Renishaw says dip in profit is short-term blip
PRECISION engineering firm Renishaw said its quarterly profit fell 15 per cent on continued investment in staff and infrastructure, but the company expects to overcome the shortfall and grow profits for the year.
The company, which makes and sells precision and inspection products for the healthcare and metrology industries, said activity in April was ahead of last year.
“Despite continuing global macroeconomic uncertainties, we have experienced good growth over the year to date and are starting to see signs of an upturn in the electronics market,” Renishaw said in a statement.
Pre-tax profit fell to £21.4m for the third quarter from £25.2m a year earlier.
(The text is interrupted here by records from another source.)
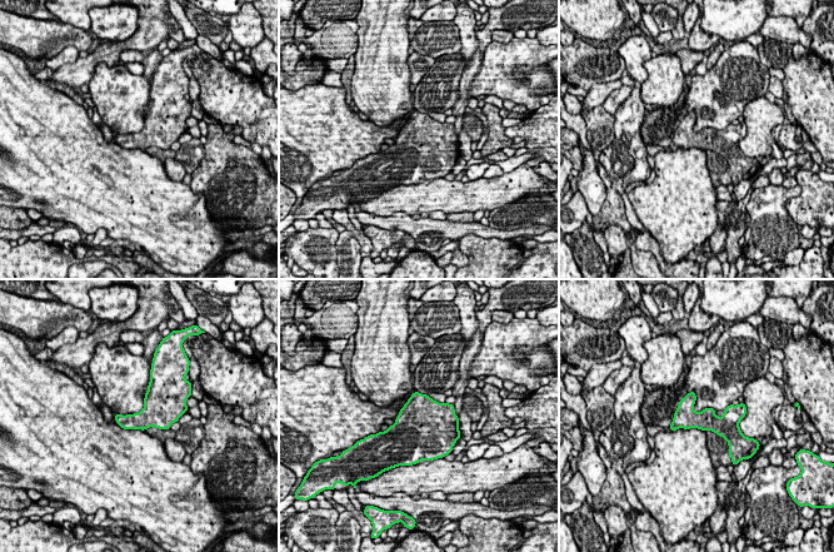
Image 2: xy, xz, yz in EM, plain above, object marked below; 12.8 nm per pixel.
The object is 280 nm wide here. Skip. It runs along (735, 418), (679, 421), (673, 427) in image 2; continuous, no second neuron.

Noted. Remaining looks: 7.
Sudden change in width. Show: 3d 4 µm at (926, 65) of image 1.

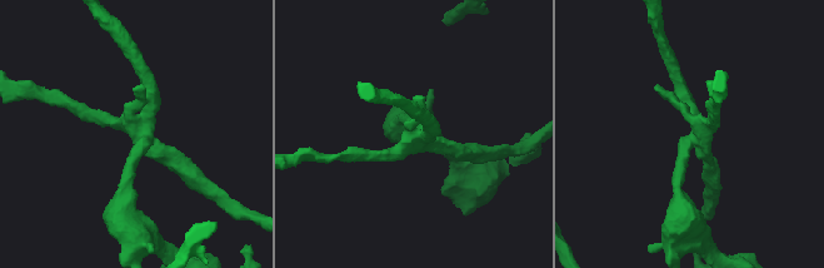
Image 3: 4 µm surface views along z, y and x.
4 arms meet here; shape alone is not enough. Show: em planes (tint) at (694, 138) of image 3.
January-March revenue rose four per cent to £81.6m, with growth in Europe, the UK and the US, which is also the company’s biggest single market.
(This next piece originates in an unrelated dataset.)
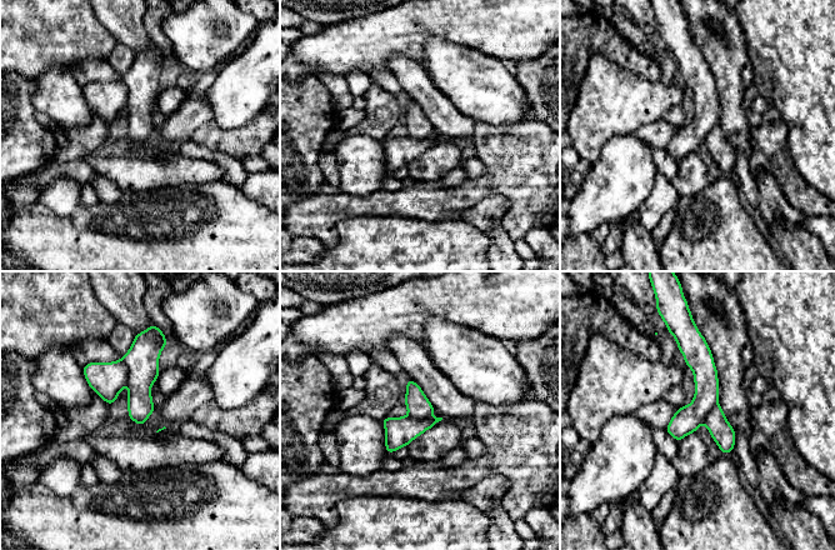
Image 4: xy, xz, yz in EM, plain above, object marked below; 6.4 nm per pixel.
Cut at (418, 405) of image 4. The part that leaves runs along (694, 336), (703, 401), (678, 436) in image 4; two neurons meet here.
Shares of the company, which have gained 33 per cent this year, closed up 9.4 per cent at 1,473p yesterday.
Scott Cagehin, an analyst at Numis who has a “hold” recommendation on the stock said: “Profits are lower but this is driven by a higher cost base to support revenue growth and increased research and development.
“However, management expects to generate good profits in the fourth quarter and full-year 2012 pre-tax profit should be ahead year-on-year. With high operational gearing, we believe that there is good potential upside risk with a recovery in its electronics sector coupled with the benefits of restructuring its healthcare business.”